The Second Circuit, home to the epicenter of the fashion industry in the United States according to many, issued a decision Wednesday with the potential to knock the socks off the industry. Reversing a district court’s decision that engendered much critical comment for its categoric denial of trademark protection in single-color marks in the fashion context, the appellate Court’s decision held that such a per se rule was contrary to Supreme Court precedent, and that in fact red could be monopolized in this case.
At issue are the red lacquered soles found on the shoes of designer Christian Louboutin. Louboutin’s shoes have been characterized by a brightly-colored, red outsole since their introduction in 1992.
In 2008, Louboutin obtained a Federal trademark registration claiming “a lacquered red sole on footwear.” Then in 2011, Louboutin learned that Yves Saint Laurent (“YSL”), another high end women’s shoe designer, was marketing a line of monochromatic shoes in which the entirety of the shoe - insole, heel, upper, and sole - featured the same color.
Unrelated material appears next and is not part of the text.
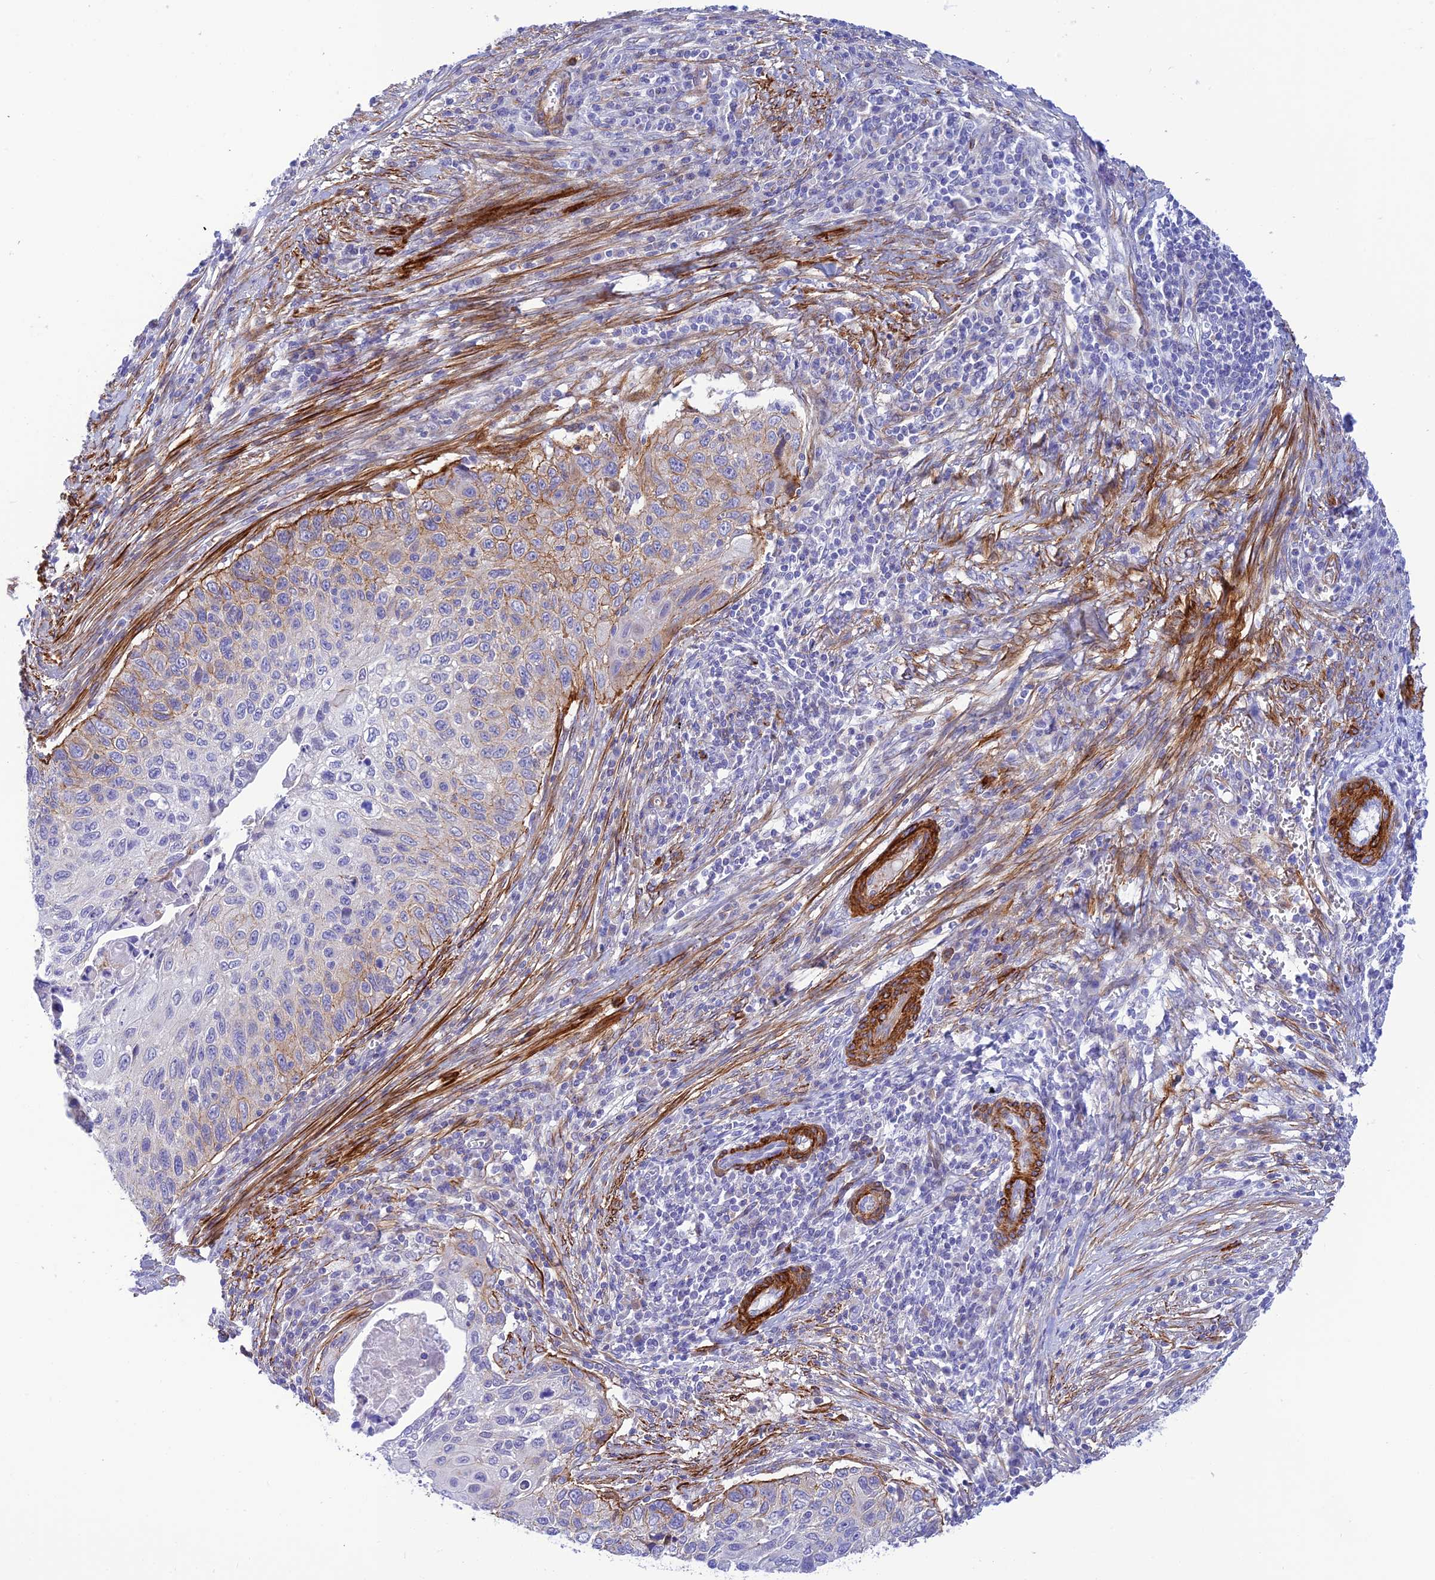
{"staining": {"intensity": "weak", "quantity": "<25%", "location": "cytoplasmic/membranous"}, "tissue": "cervical cancer", "cell_type": "Tumor cells", "image_type": "cancer", "snomed": [{"axis": "morphology", "description": "Squamous cell carcinoma, NOS"}, {"axis": "topography", "description": "Cervix"}], "caption": "DAB (3,3'-diaminobenzidine) immunohistochemical staining of cervical cancer exhibits no significant staining in tumor cells.", "gene": "ZDHHC16", "patient": {"sex": "female", "age": 70}}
One pair in the line was red.
Click here to view the trademark.
Seeing red, Louboutin sued, and sought a preliminary injunction.
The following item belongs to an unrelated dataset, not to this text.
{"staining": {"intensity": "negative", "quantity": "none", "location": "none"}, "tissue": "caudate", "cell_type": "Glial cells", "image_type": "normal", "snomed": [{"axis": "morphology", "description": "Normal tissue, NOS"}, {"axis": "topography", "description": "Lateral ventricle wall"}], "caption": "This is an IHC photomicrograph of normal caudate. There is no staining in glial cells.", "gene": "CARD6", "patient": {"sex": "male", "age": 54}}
In denying the preliminary injunction, the district court adopted a per se rule of “functionality” for single-color marks in the fashion industry. Essentially, the court found that color is a “unique” feature to the fashion industry, and that permitting trademark protection for a single color on an item of apparel would significantly hinder competition; removing that color from the palette of everyone else was thus beyond the scope of trademark protection.
The Second Circuit reversed the broad sweeping per se rule, finding it contrary to Supreme Court precedent that requires an individualized, fact-based inquiry into the nature of a single-color trademark. The Second Circuit decision confirms that the aesthetic functionality defense is alive in that Circuit (to be contrasted with other Circuits, such as the Ninth Circuit’s inconsistent approach and the Fifth Circuit’s outright rejection). “Aesthetic functionality” is a very strange and counter-intuitive doctrine: in essence it asks are people buying the product because they like the “look” of the trademark feature, or because of the trademark (e.g., indicating a source of origin or sponsorship)? As the Second Circuit acknowledged, “how can the purely aesthetic be deemed functional, one might ask?”
Well, it can if recognizing color as a mark “would put competitors at a significant non-reputation-based disadvantage.” Who could ask for a clearer standard than that (certainly not the Supreme Court, from whence that nugget of jurisprudence has actually tumbled)? We are cautioned, however, “to avoid jumping to the conclusion that an aesthetic feature is functional merely because it denotes the product’s desirable source.” More helpful wisdom.
Interestingly though, after wandering around in the murk of aesthetic functionality, and contributing more to that murkiness, the Second Court just dives into the distinctiveness of the mark: that is, is there “secondary meaning” showing that the red sole really operates as a trademark at all? This was the easy part of the decision, because the district and appellate Courts held that using the red sole in an unusual way that contrasted the upper portion of the shoe caused the sole to “pop”, making it “instantly recognizable, to those in the know, as Louboutin’s handiwork.” The evidence was literally overwhelming that the “flash of the red sole” meant Louboutin.
The Second Circuit then did something very interesting. It divided the use of the mark into two separate situations: 1) when the sole contrasts with the upper portion of the shoe, and 2) when the sole and upper portion are the same color. The actual trademark registration, and Louboutin’s position on its mark, made no such differentiation. So the Second Circuit literally split the baby, saying the evidence failed to demonstrate a red sole in conjunction with a red upper had acquired secondary meaning, but that the red sole with a contrasting upper was protectable. Accordingly, the Court modified Louboutin’s trademark on the spot to use of a red sole in contrast with the upper portion of the shoe. Louboutin therefore has a valid trademark, which of course Yves Saint Laurent did not infringe (with its one-color red shoe).
The Second Circuit provides us with a decision yielding little to no more clarity on aesthetic functionality, but certainly will provide much litigation within the fashion industry, where branding of many designers is centered on a single color (think, Tiffany’s blue and Hermes orange). That shoe has not yet dropped, but it will.